== 本文抜粋
「宮崎正弘の国際ニュース・早読み」
「宮崎正弘の国際ニュース・早読み」
平成20年(2008年)8月21日(木曜日)
通巻第2297号
華国鋒元主席が病逝、まっとうな共産主義者はこれで皆無になった
共産党主流派は、キャピタリスト的商売人と利権取り次ぎ業者ばかり。
*************************
華国鋒が死去した。87歳だった。
これで平等な社会主義実現をうたった共産党のなかに、まっとうな共産主義者は居なくなり、中国共産党主流派は、キャピタリスト的商売人と利権取り次ぎ業者ばかり。非主流派に毛沢東礼賛を標榜して、予算獲得にはしる守旧派やポストを死守するだけの「大分県教育委員会的」なムラ社会があるだけである。華国鋒死去のニュースを聴いたとき、小生は或る中国人精神科医が語った衝撃的な談話を思い出していた。
====
作業内容:
上の華国鋒死去についての本文抜粋を、一字も変えずに全文そのまま返してください。
== データ抜粋
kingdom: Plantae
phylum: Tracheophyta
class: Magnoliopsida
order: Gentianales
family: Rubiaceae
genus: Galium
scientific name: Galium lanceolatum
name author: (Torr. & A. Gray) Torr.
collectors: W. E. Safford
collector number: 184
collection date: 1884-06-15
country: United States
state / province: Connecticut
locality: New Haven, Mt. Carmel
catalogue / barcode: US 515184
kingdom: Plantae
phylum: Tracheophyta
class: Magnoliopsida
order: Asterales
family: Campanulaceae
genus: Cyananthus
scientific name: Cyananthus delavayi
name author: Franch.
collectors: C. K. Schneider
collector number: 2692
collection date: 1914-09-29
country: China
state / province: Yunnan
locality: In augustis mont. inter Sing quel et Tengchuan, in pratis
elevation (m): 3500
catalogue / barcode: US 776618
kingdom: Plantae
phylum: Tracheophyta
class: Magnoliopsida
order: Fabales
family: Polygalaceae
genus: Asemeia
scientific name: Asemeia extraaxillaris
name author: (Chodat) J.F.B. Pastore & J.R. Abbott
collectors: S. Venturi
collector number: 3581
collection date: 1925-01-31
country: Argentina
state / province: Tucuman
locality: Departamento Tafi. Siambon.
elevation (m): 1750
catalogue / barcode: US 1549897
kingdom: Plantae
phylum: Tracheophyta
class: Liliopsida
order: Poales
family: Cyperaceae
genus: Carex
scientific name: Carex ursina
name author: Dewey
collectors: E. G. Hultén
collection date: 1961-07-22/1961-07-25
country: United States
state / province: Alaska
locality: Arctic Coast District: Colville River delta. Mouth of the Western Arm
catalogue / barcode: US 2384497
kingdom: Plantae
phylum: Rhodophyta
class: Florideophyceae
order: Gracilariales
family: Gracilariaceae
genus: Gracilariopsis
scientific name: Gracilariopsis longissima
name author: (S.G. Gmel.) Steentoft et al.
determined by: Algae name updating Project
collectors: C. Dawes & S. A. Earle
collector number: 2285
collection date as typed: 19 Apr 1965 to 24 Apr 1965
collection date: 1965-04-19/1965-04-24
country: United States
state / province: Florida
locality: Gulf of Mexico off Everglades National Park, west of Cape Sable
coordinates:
====
出力結果:
「宮崎正弘の国際ニュース・早読み」
「宮崎正弘の国際ニュース・早読み」
平成20年(2008年)8月21日(木曜日)
通巻第2297号
華国鋒元主席が病逝、まっとうな共産主義者はこれで皆無になった
共産党主流派は、キャピタリスト的商売人と利権取り次ぎ業者ばかり。
*************************
華国鋒が死去した。87歳だった。
これで平等な社会主義実現をうたった共産党のなかに、まっとうな共産主義者は居なくなり、中国共産党主流派は、キャピタリスト的商売人と利権取り次ぎ業者ばかり。非主流派に毛沢東礼賛を標榜して、予算獲得にはしる守旧派やポストを死守するだけの「大分県教育委員会的」なムラ社会があるだけである。華国鋒死去のニュースを聴いたとき、小生は或る中国人精神科医が語った衝撃的な談話を思い出していた。